Когда я открываю глаза, меня наполняет умиротворенность. Мне это нравится. Веки отяжелели, я едва могу моргать. Отец говорит что-то о поездке в северную часть Ирана, где у нас есть вилла в предгорьях Эльбурса с видом на зеленые воды Каспийского моря. Там живет многочисленная родня моих родителей. Яблочное Лицо говорит, что будет скучать без меня, когда я уеду. Я слышу их слова, но рассудок воспринимает их с трудом.

Они разговаривают о том времени, когда я поправлюсь, и я удивляюсь, как это может поправиться человек вроде меня.

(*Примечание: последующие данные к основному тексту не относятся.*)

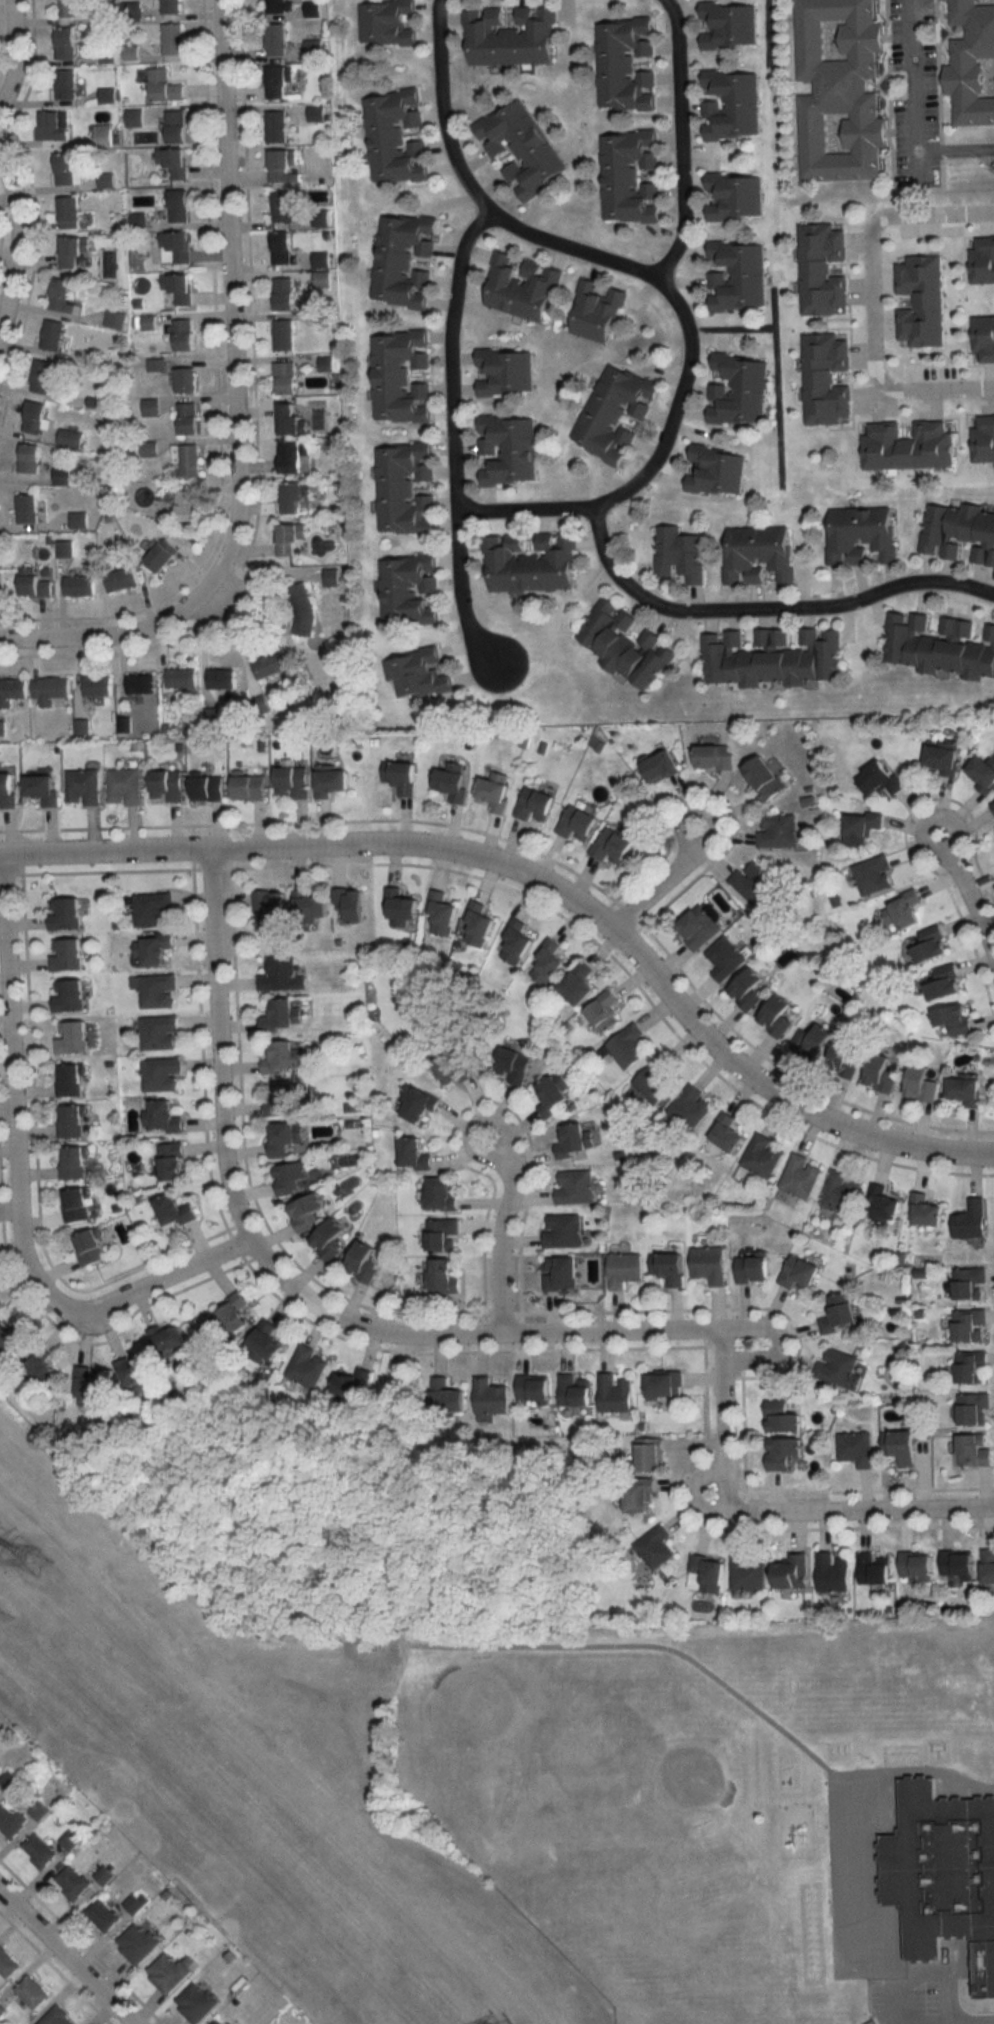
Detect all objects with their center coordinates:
building: (171, 6)
building: (280, 6)
building: (72, 8)
building: (388, 21)
building: (728, 24)
building: (510, 36)
building: (172, 38)
building: (277, 39)
building: (65, 42)
road: (13, 51)
building: (972, 62)
building: (626, 63)
building: (280, 81)
building: (65, 83)
building: (164, 85)
building: (839, 89)
building: (731, 104)
road: (916, 113)
building: (134, 117)
building: (53, 124)
building: (176, 125)
building: (276, 125)
building: (102, 134)
building: (395, 136)
road: (678, 140)
building: (520, 146)
building: (174, 161)
building: (284, 165)
road: (919, 167)
building: (66, 169)
building: (629, 176)
building: (106, 180)
building: (734, 196)
building: (179, 205)
building: (283, 205)
building: (69, 212)
building: (176, 247)
building: (282, 247)
road: (16, 248)
building: (73, 250)
building: (321, 259)
building: (403, 260)
building: (983, 261)
building: (823, 269)
building: (737, 275)
building: (322, 278)
road: (658, 278)
building: (521, 286)
building: (180, 289)
building: (284, 293)
building: (62, 295)
road: (870, 300)
building: (921, 300)
building: (597, 311)
building: (114, 318)
building: (52, 334)
building: (183, 334)
building: (284, 335)
building: (984, 338)
building: (505, 370)
building: (43, 375)
building: (401, 376)
building: (285, 377)
building: (827, 378)
building: (186, 379)
building: (738, 390)
building: (150, 406)
road: (233, 409)
building: (616, 412)
building: (34, 416)
building: (188, 418)
building: (292, 418)
building: (70, 437)
building: (984, 439)
road: (450, 441)
building: (910, 446)
building: (508, 449)
building: (295, 456)
building: (29, 457)
building: (187, 458)
building: (716, 470)
building: (62, 476)
building: (405, 488)
building: (295, 496)
building: (185, 506)
building: (27, 508)
building: (78, 520)
building: (959, 531)
building: (862, 536)
building: (292, 539)
building: (64, 548)
building: (161, 555)
building: (680, 555)
building: (759, 555)
building: (531, 562)
building: (121, 579)
building: (34, 583)
building: (79, 585)
building: (409, 589)
road: (764, 608)
building: (302, 609)
building: (625, 644)
building: (938, 644)
building: (772, 657)
building: (269, 665)
building: (418, 674)
building: (181, 677)
building: (222, 678)
building: (141, 683)
building: (98, 685)
building: (50, 689)
building: (13, 691)
building: (716, 757)
building: (943, 759)
building: (661, 766)
building: (983, 772)
building: (401, 777)
building: (765, 778)
building: (881, 778)
building: (293, 781)
building: (333, 782)
building: (454, 782)
building: (125, 785)
building: (167, 785)
building: (83, 786)
building: (250, 786)
building: (208, 787)
building: (43, 788)
building: (8, 789)
building: (496, 790)
building: (536, 804)
building: (993, 804)
building: (578, 823)
building: (862, 829)
building: (778, 830)
building: (613, 846)
building: (874, 874)
road: (661, 879)
building: (754, 881)
road: (540, 884)
road: (967, 901)
building: (350, 905)
building: (273, 906)
building: (312, 906)
building: (153, 909)
building: (904, 909)
building: (402, 910)
building: (443, 912)
building: (65, 913)
building: (479, 923)
building: (699, 927)
building: (517, 941)
building: (929, 944)
building: (155, 949)
building: (66, 954)
building: (726, 958)
building: (549, 962)
building: (281, 975)
building: (946, 982)
building: (580, 985)
building: (749, 989)
building: (156, 990)
building: (69, 995)
building: (604, 1011)
building: (283, 1016)
building: (780, 1016)
building: (956, 1019)
building: (160, 1033)
building: (72, 1037)
building: (813, 1041)
building: (629, 1046)
building: (284, 1057)
building: (847, 1057)
building: (514, 1065)
building: (455, 1066)
building: (882, 1073)
building: (162, 1074)
building: (70, 1080)
building: (656, 1082)
building: (923, 1084)
building: (966, 1089)
building: (556, 1094)
building: (286, 1099)
building: (421, 1106)
building: (691, 1107)
building: (162, 1117)
building: (72, 1121)
building: (727, 1132)
building: (286, 1137)
building: (574, 1140)
building: (415, 1155)
building: (763, 1156)
building: (172, 1162)
building: (75, 1163)
building: (801, 1176)
building: (292, 1177)
building: (575, 1186)
road: (16, 1188)
building: (842, 1193)
building: (441, 1195)
building: (78, 1204)
building: (884, 1204)
building: (926, 1210)
building: (175, 1211)
building: (308, 1212)
building: (972, 1220)
building: (562, 1230)
road: (498, 1233)
building: (441, 1234)
building: (330, 1240)
building: (90, 1248)
building: (363, 1263)
building: (711, 1264)
building: (669, 1268)
building: (625, 1269)
building: (754, 1270)
building: (561, 1274)
building: (801, 1274)
building: (447, 1276)
building: (970, 1283)
building: (0, 1302)
building: (841, 1313)
building: (236, 1315)
building: (971, 1326)
road: (775, 1333)
road: (487, 1336)
building: (11, 1338)
building: (267, 1341)
building: (169, 1344)
building: (307, 1367)
building: (973, 1367)
building: (839, 1369)
building: (136, 1373)
building: (39, 1374)
building: (354, 1385)
building: (665, 1387)
building: (92, 1388)
building: (534, 1389)
building: (575, 1391)
building: (615, 1395)
building: (447, 1397)
building: (491, 1398)
building: (974, 1410)
building: (783, 1418)
building: (902, 1448)
building: (857, 1449)
building: (975, 1450)
building: (784, 1453)
building: (651, 1455)
building: (640, 1496)
building: (655, 1548)
power tower: (45, 1559)
building: (958, 1563)
building: (917, 1566)
building: (989, 1566)
building: (874, 1569)
building: (793, 1572)
building: (833, 1572)
building: (747, 1573)
building: (707, 1574)
power tower: (8, 1613)
road: (489, 1644)
building: (12, 1821)
road: (852, 1826)
building: (69, 1840)
building: (39, 1850)
building: (943, 1873)
building: (104, 1875)
building: (72, 1882)
building: (133, 1903)
building: (102, 1914)
building: (137, 1943)
road: (67, 1957)
building: (7, 1963)
building: (168, 1973)
road: (906, 1982)
building: (32, 1991)
building: (197, 2003)
building: (57, 2017)
road: (973, 2018)
building: (218, 2022)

– Время все исцеляет, – глядя в мои измученные глаза, говорит отец Яблочному Лицу.

Время – самое ценное, что есть у человека, но для меня оно больше не имеет значения. Неожиданно на меня накатывает волна тревоги. Я не осознаю своих действий. Подбегает Яблочное Лицо и хватает меня за плечи. Я чувствую еще один укол в руку.

Навестить меня в больницу приходит муж Яблочного Лица. Это красивый молодой человек, высокий и атлетически сложенный, с большими черными глазами, густыми черными бровями и усами, похожий на молодого Марка Твена. Доктор Сана представляет его как Яхъю. Он пожимает мне руку и садится на стул около кровати. Он говорит, что много слышал обо мне и хотел со мной встретиться лично. Я не знаю, что сказать в ответ. Он говорит, что они собираются через пару месяцев в отпуск с Азар и их ребенком, и приглашает меня поехать с ними. Я деликатно качаю головой, сообразив, что Азар – имя доктора Саны.

Я засыпаю, пока все еще в комнате, а просыпаюсь подавленным оттого, что Зари не пришла ко мне во сне. Она обещала, что всегда будет рядом. Может, она сейчас в комнате?

– Я скучаю по тебе, – вслух говорю я хриплым голосом.

Из-за слез слова звучат невнятно.

– Как ты могла бросить меня одного в этой жалкой жизни? Почему ты мне не сказала? Когда мне было четыре, я сломал голень в трех местах и не плакал. Теперь я плачу, пока не иссякнут слезы.

Я прошу у нее объяснений, потому что, когда двое любят друг друга, они не делают подобных глупостей. Если бы мы поменялись местами, как бы ей это понравилось? Уверен, не понравилось бы. Во сне она умоляла меня жить долго и счастливо, а как это возможно, если единственный источник моего счастья исчез?

Я громко рыдаю, и пусть меня услышит целый свет – мне безразлично. Надеюсь, она меня видит. Надеюсь, она сожалеет о том, что совершила.

Я засыпаю в слезах. Проснувшись, я вижу старика в кресле у кровати, он раскачивается взад-вперед. Мы пристально смотрим в глаза друг другу.

– Что привело тебя сюда, друг мой? – шепчу я. – Ты тоже потерял кого-то?

Старик качается, скрип кресла почти успокаивает.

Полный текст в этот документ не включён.